Her head doesn’t blow up, and the villagers don’t burn her, either, mainly because there’s liability considerations in today’s sue-happy society.

Today, all she does is entertain the crowd at the Mount Carmel Society’s annual Our Lady of Mount Carmel Festival in Lowellville. She meets the Mount Carmel Band in the street outside the festival grounds, is escorted in and dances and spins while the band plays an Italian march.

Zambelli Fireworks of New Castle, Pa., provides extensions for her arms, which shoot off fireworks toward the sky for about 10 minutes. In the dance’s finale, fireworks also shoot off from a rod sticking up from her head.

Oh, but there was a day, Mount Carmel Society President Bob Coppola remembered Tuesday, the eve of the festival.

He contemplated the history of the papier maché giantess as she stood in the driveway of a Struthers house where her keeper, society member Frank Speziale, stores her throughout the year. The house belongs to a relative of Speziale.

When he was a kid, Coppola said, the dance finale also included a fireworks bomb that took off the doll’s head.

In the old days in southern Italy, he said, it was even more extreme, because she signified a witch. She was set on fire, and her burning was a symbolic cleansing of the sins and troubles of the past year.

“The guy would throw it [the doll] and it would land wherever, and they’d watch it burn,” said Speziale, who’s been the feet of the Lowellville doll since 1981 — she’s hollow inside, and he wears her while he guides her through her dance. He took over the task from his uncle, Carmen Carcelli, who made the doll to the authentic size and with the same materials as in the old country.

Carcelli took the dance over from a man who’d brought the tradition to the United States from

Italy, performing at festivals throughout the area. Lowellville has had the dance since the Mount Carmel Society began in 1885, Coppola said.

Through the years, she’s been different colors.

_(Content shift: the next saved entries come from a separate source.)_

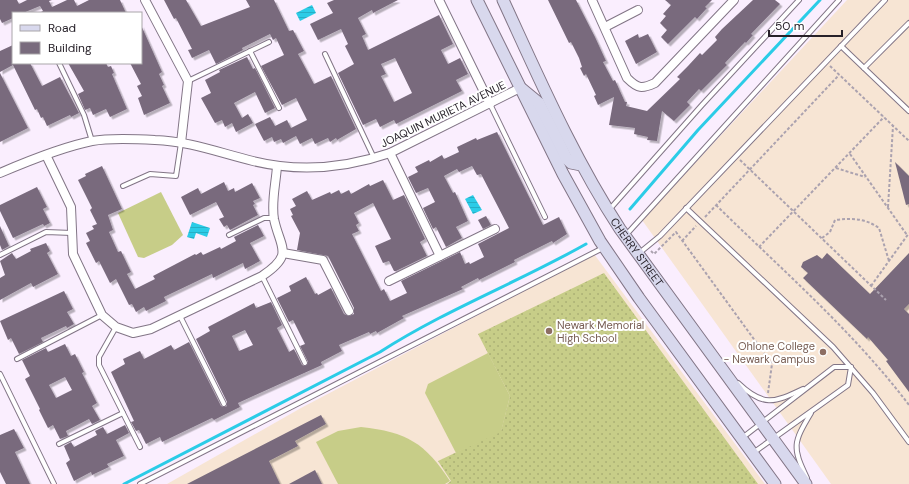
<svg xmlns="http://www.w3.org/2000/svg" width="909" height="484" viewBox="0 0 909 484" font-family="'DM Sans',sans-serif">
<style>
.education{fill:#f7e5d4}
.grass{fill:url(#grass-dots)}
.pitch{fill:#c7cd88}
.water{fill:url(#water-rules)}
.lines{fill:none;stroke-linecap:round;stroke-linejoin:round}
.stream{stroke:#2bcce7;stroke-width:3}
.building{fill:#796b7d;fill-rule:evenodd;filter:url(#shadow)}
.lane-casing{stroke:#827586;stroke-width:6}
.street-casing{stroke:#827586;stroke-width:10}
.secondary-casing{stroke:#827586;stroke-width:13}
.path{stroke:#aba2af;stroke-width:2;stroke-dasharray:3 2;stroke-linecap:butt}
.lane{stroke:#fff;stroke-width:4}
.street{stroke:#fff;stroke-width:8}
.secondary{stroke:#d8d8ed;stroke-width:11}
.education-dot{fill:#8d6e63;stroke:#fff;stroke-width:1.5}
.labels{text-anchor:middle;stroke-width:4;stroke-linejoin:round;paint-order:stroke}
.street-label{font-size:11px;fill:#272129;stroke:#fff}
.education-label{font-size:11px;fill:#785e54;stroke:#fff;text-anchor:start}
</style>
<defs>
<pattern id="grass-dots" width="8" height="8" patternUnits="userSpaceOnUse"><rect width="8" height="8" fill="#c7cd88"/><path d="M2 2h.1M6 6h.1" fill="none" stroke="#abb075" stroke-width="1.8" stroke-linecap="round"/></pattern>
<pattern id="water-rules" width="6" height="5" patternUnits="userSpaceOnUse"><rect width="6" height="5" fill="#2bcce7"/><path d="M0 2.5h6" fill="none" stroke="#26afc6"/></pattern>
<filter id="shadow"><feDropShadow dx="2.5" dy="2.5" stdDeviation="0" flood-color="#0004"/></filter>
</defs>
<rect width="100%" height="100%" fill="#faeefe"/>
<g class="education">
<polygon points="847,0 909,0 909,484 831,484 642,220"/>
<polygon points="594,254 765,484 167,484 301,408"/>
</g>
<polygon class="grass" points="604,273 758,484 447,484 451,481 438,461 501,431 510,396 478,334"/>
<g class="pitch">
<polygon points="161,192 183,235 172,245 144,258 138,257 118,213"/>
<polygon points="488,353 510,396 501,432 456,453 425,393 428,384"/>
<path d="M361,427C407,432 425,443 450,481L445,484H338L316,442L338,431Z"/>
</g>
<g class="water">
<polygon points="312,5 316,13 300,21 296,13"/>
<polygon points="473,195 482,210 473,214 465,199"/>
<polygon points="192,222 210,228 207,237 196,233 194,239 187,237"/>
</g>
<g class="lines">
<g class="stream">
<polyline points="630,209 698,130 820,0"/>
<path d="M124,484L380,352C445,310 519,282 586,244"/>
</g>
</g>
<g class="building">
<polygon points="0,0 17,0 19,4 27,0 52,0 49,1 52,7 67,0 74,0 77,6 89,0 120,0 126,13 39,13 43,11 40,6 23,13 13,13 13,18 2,23 0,19"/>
<polygon points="164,0 186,0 201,26 250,7 246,0 274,0 289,31 293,30 304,51 298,54 314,84 331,76 356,129 337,140 336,138 330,142 328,138 315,144 312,138 300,144 296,136 283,143 281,139 274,142 272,137 264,141 255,124 270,117 275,126 287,120 291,128 307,120 296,98 282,105 261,66 284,55 276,38 273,40 270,34 242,48 243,50 216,64 209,50 192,58 188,50 192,49 176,18 174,19"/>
<path d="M334,0H398L373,13L372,10L358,18L366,34L362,36L368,50L439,15L453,44L441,50L448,64L460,58L468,74L456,80L462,91L396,124L394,120L380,127L376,119L363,125L338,73L354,64L345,46L348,44L341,29L318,40L310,24L333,13L327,3ZM395,58L412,93L394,102L381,76L386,74L381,64Z"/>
<polygon points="548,0 576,0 595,37 606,61 603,62 613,81 615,80 625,102 627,102 626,106 647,111 680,79 677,77 688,66 700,53 702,55 717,40 715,37 722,29 753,0 775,0 780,4 751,34 753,35 746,43 745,42 725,63 727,65 701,91 699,89 687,102 690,105 674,121 662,111 657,141 647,140 648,137 634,134 635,128 609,125 614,97 598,105 594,96 596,95 586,74 584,76 580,68 582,67 579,58 571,42 569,43"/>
<polygon points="665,0 712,0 705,7 707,8 697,19 695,17 668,44 661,37 667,30 660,23 666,16 663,14 671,5"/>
<polygon points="141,25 162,72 159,74 164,85 162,86 170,103 144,115 138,98 142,96 137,86 141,84 130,63 141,63"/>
<polygon points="638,34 639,38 648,34 657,52 636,64 625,41"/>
<polygon points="13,45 13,63 30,63 42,86 60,77 79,113 71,117 70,115 47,126 43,117 41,118 37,109 35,110 13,65 0,72 0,51"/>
<polygon points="247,57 253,69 255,68 275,108 265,113 255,92 234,103 242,118 248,114 253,123 236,132 232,123 225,127 222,120 215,123 201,98 211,93 205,80 220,72 219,70"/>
<polygon points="68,63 106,63 108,67 111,66 114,73 112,74 127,109 110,117 106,109 93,115 90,108 85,110 78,94 84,91"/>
<polygon points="0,73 28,128 0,142"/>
<path d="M497,132L543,225L559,217L567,234L553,243L552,241L514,260L515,262L479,280L478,278L461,287L463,289L402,316L404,318L377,333L376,331L370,334L369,332L339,345L342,351L321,362L322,365L238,403L240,407L214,420L212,418L162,442L160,437L146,444L139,430L136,431L131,422L134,421L111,372L125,364L123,359L140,351L144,359L171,345L174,350L189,342L221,406L224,407L227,406V402L196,339L210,331L208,327L254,303L256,308L271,302L282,325L277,328L289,352L294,349L302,365L305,366L308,362L300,346L305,344L293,320L289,322L277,298L291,291L289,286L306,277L315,294L317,293L318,295L331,288L344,314L349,316L354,314V308L328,256L297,250L300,233L291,216L293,215L290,209L296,206L292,199L307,191L312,200L330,192L331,194L339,190L341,194L349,190L351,194L369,184L370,186L383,180L393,200L404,195L425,239L420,242L427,256L396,271H394L389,261L383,263L375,246L391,239L373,203L354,213L359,223L356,225L359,231L352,234L381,291L384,289L390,301L407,293L401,281L460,252L465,264L469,262L470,264L484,257L478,244L509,228L481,174L477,175L472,166L459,172L457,169L444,176L453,193L455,192L468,221L456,227L462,238L446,247L436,227L433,229L423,208L435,202L428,188L416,193L408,177L418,172L415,167L429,160L430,162L442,155L444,159L459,152L457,147L476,138L477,140ZM245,330L253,345L239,351L232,336Z"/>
<polygon points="895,162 909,176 909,204 906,205"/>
<polygon points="102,166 122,209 108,215 113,230 109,232 118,252 121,251 131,272 127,274 135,289 155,279 153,276 195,254 196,255 201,252 203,255 220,247 221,249 236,241 234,237 258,225 264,236 250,243 260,261 245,269 243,263 213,278 212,274 164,297 166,301 146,311 144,307 136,312 132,304 129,305 116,279 110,283 99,261 96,263 86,243 90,241 86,233 94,229 92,226 97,224 90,210 92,208 78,180 86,176 85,174"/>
<polygon points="224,182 228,191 234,188 235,192 252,183 260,198 253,201 255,204 253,205 258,215 230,230 227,225 224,227 219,219 224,217 216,202 190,215 181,197 198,188 201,194"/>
<polygon points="37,187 47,207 43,209 50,223 44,226 43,224 13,238 0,211 0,205"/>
<polygon points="486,216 491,225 483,229 478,220"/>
<polygon points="0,226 9,246 2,250 0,245"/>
<polygon points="46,243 50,251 47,253 58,274 33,287 31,283 0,300 0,278 5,275 0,261 12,253 16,259 31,251 30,249"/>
<polygon points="827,253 870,294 909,253 909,304 904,309 909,314 909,392 886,361 888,360 868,337 867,339 803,278 808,273 801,267 803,262 817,255 822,259"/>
<polygon points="64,291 73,309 67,312 74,324 67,328 66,326 41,338 43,342 19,354 11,338 8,340 0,321"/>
<path d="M65,344L71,356L75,354L84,372L82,373L97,403L92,406L100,420L92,424L89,419L66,431L68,436L60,439L53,425L48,428L39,410L40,409L25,379L30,376L22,360L46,348L48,352ZM65,377L72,390L56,398L49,385Z"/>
<polygon points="321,415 326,424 295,441 298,446 269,461 280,484 187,484"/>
<polygon points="125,425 129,433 116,440 124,456 107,464 109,467 92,475 91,472 74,481 66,463 70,460 64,446 71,442 74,447 97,435 95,431 103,427 107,434"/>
<polygon points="14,429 24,448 15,452 30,484 6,484 0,472 0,435"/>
<polygon points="315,470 322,484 289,484"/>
</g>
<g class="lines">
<defs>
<g id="lane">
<polyline points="841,46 909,111"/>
<polyline points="250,51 279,108"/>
<polyline points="325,54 374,158"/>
<polyline points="59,63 84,115 92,141"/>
<polyline points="864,68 909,23"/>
<polyline points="188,81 269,42"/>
<polyline points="490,104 545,217"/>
<polyline points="123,186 150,174 176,176 181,143"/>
<polyline points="686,208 833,347 873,393 909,442"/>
<polyline points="609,210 702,105 799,0"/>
<polyline points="229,235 264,218 274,218"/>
<polyline points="626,235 839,0"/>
<polyline points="638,254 660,236 885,0"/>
<polyline points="0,255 46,232 72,233"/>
<polyline points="262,276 305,363"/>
<polyline points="180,316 224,404"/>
<polyline points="116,327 99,357 99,365 140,447"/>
<polyline points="17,359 102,315"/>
<polyline points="0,374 54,484"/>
<path d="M738,383C763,407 774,403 803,389"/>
<polyline points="742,438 834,367 851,367"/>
<polyline points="59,444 123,413"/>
<polyline points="753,453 848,385 851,367"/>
<path d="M807,478C792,447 793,443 811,413"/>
<polyline points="140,484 603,248"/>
</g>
<g id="street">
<polyline points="145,0 188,81 181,143"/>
<polyline points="439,0 490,104"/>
<path d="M592,0L627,78C638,89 642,89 655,83L734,0"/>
<polyline points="605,27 638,10"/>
<polyline points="390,153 440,256"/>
<path d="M46,155L71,207L73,254L102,315L116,327L133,333L151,329L262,276C295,254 280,248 274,219C271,202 276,183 277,166"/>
<path d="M0,173C28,161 62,147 92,141C108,138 138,139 155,140C189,141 220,153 253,161C298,172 346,168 390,153L520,88"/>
<polyline points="283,253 323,260 349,311"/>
<polyline points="389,281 495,229"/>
</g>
<g id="secondary">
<polyline points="477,0 563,174 600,241 639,298 775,484"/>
<path id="s1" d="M503,0C539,78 573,157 620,229L806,484"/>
<polyline points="522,89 539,103 567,159 571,163 581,165"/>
</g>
</defs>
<use href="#lane" class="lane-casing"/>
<use href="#street" class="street-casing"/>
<use href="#secondary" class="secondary-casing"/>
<g class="path">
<polyline points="830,66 909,141"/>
<polyline points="850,154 907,235"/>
<polyline points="740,160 886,300"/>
<polyline points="836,168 865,177"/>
<path d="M716,205C782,270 853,331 909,405"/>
<polyline points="888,207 893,126"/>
<polyline points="705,217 839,75"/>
<path d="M822,238L830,232L835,220C851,218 865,218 879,228L889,261"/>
<polyline points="682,241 696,226"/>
<polyline points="759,247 884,117"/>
<polyline points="651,251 654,254 676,232 772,364 768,393"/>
<polyline points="871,286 909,233"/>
</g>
<use href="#lane" class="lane"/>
<use href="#street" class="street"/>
<use href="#secondary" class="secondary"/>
</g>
<g class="education-dot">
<circle cx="549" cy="331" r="4"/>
<circle cx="823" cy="352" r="4"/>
</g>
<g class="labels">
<g class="street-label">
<text transform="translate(443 114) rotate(-26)" y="4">JOAQUIN MURIETA AVENUE</text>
<text dy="4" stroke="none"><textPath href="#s1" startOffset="286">CHERRY STREET</textPath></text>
</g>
<g class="education-label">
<text x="557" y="329">Newark Memorial<tspan x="557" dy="13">High School</tspan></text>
<text x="815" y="350" text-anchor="end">Ohlone College<tspan x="815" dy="13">- Newark Campus</tspan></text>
</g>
</g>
<rect x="12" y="12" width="130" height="52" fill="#ffffff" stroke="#a9a6a9"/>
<rect x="20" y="25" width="20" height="6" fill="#d8d8ed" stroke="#a9a6a9"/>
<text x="48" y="32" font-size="12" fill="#272129">Road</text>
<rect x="20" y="42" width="20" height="12" fill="#796b7d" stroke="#a9a6a9"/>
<text x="48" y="52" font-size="12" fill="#272129">Building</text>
<path d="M769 30v6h73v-6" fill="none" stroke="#272129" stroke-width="2"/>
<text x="775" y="30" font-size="12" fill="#272129" stroke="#ffffff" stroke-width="3" paint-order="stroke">50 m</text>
</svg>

She’s been pink, and she was red, white and blue for the Bicentennial.

About 12 years ago, Speziale said, he painted her green, red and white, the colors of the Italian flag, to reflect her true heritage.

It was about that time, Coppola added, that Speziale began drawing her a prettier face — a final departure from her beginnings as a witch.

Coppola said he isn’t sure why she morphed from witch to the more benign persona, the Baby Doll. He said it happened, though, around the time she was brought to the United States.

Speziale said he has seen other baby-doll dances at other festivals, but they are not as authentic as Lowellville’s.

A table cloth over a Hula Hoop and a mannequin’s head are as elaborate as those dolls get, he said. Coppola said he thinks Lowellville is the only place in the tri-county area that has an authentic dance.

For Speziale, being the Baby Doll hasn’t always been easy. It’s hot under there, and once her fireworks are on, she weighs about 100 pounds. But for him, the doll and the dance are all about Italian, Lowellville and family traditions.

“I watched my uncle do the Baby Doll Dance as a kid, and I said, ‘One day, I’ll be doing it,’” he remembered Tuesday.

He will be the doll’s keeper, he said, until he passes it on — a nephew, who’s now in fifth grade, is showing an interest in succeeding him someday, he said — at least for now.

If you grew up in Lowellville, he said, you wait for the Baby Doll Dance.

This year, she performed Wednesday, the opening day of the festival, which also features plenty of Italian food, games and rides. She’ll do encores between 10 and 11 tonight and Friday night.